── AVAILABLE RECORDS ──
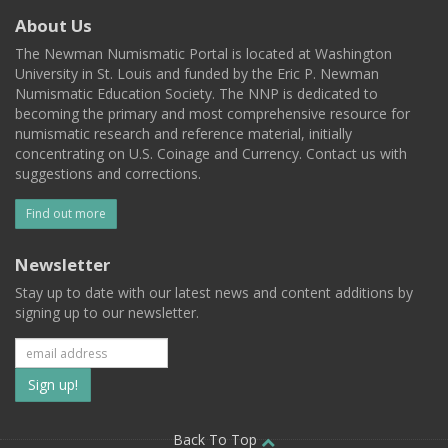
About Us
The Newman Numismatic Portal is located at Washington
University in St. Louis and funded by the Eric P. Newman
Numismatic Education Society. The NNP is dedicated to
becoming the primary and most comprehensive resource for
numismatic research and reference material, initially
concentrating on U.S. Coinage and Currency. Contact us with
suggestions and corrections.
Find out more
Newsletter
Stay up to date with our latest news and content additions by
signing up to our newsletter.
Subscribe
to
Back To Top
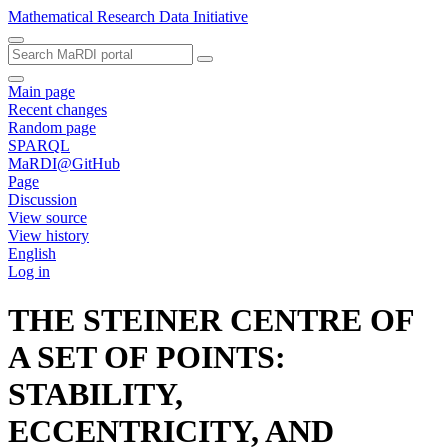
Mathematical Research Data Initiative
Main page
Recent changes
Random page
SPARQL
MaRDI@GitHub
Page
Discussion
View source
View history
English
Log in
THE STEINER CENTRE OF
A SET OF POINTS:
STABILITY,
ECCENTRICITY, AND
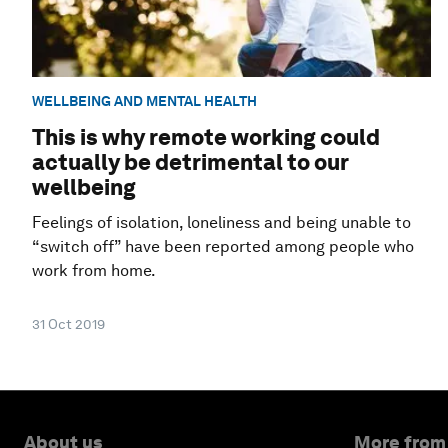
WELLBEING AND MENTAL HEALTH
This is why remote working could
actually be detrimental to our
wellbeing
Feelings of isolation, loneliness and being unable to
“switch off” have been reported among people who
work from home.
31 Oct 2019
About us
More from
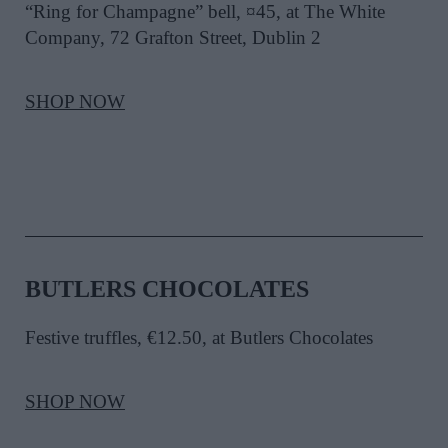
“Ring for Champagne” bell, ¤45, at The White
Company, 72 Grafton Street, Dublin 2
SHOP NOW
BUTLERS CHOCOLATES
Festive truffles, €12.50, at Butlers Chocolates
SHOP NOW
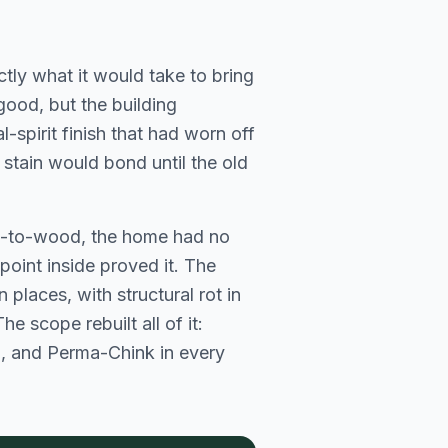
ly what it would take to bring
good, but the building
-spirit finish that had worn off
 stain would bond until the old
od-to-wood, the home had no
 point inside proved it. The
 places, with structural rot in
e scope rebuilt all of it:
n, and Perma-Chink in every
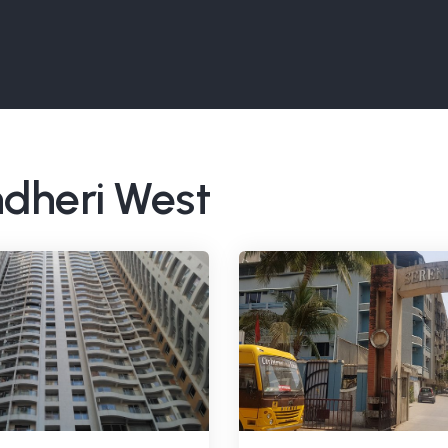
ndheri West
───
*TASK TO CARRY OUT*:
Format the text lines from all the items above as a numbered list, dropping any blank lines and leaving out the pictures.

*RESPONSE*:
1. About Us
2. The Newman Numismatic Portal is located at Washington
3. University in St. Louis and funded by the Eric P. Newman
4. Numismatic Education Society. The NNP is dedicated to
5. becoming the primary and most comprehensive resource for
6. numismatic research and reference material, initially
7. concentrating on U.S. Coinage and Currency. Contact us with
8. suggestions and corrections.
9. Find out more
10. Newsletter
11. Stay up to date with our latest news and content additions by
12. signing up to our newsletter.
13. Subscribe
14. to
15. Back To Top
16. Mathematical Research Data Initiative
17. Main page
18. Recent changes
19. Random page
20. SPARQL
21. MaRDI@GitHub
22. Page
23. Discussion
24. View source
25. View history
26. English
27. Log in
28. THE STEINER CENTRE OF
29. A SET OF POINTS:
30. STABILITY,
31. ECCENTRICITY, AND
32. WELLBEING AND MENTAL HEALTH
33. This is why remote working could
34. actually be detrimental to our
35. wellbeing
36. Feelings of isolation, loneliness and being unable to
37. “switch off” have been reported among people who
38. work from home.
39. 31 Oct 2019
40. About us
41. More from
42. “Ring for Champagne” bell, ¤45, at The White
43. Company, 72 Grafton Street, Dublin 2
44. SHOP NOW
45. BUTLERS CHOCOLATES
46. Festive truffles, €12.50, at Butlers Chocolates
47. SHOP NOW
48. ly what it would take to bring
49. good, but the building
50. -spirit finish that had worn off
51.  stain would bond until the old
52. od-to-wood, the home had no
53.  point inside proved it. The
54.  places, with structural rot in
55. e scope rebuilt all of it:
56. n, and Perma-Chink in every
57. ndheri West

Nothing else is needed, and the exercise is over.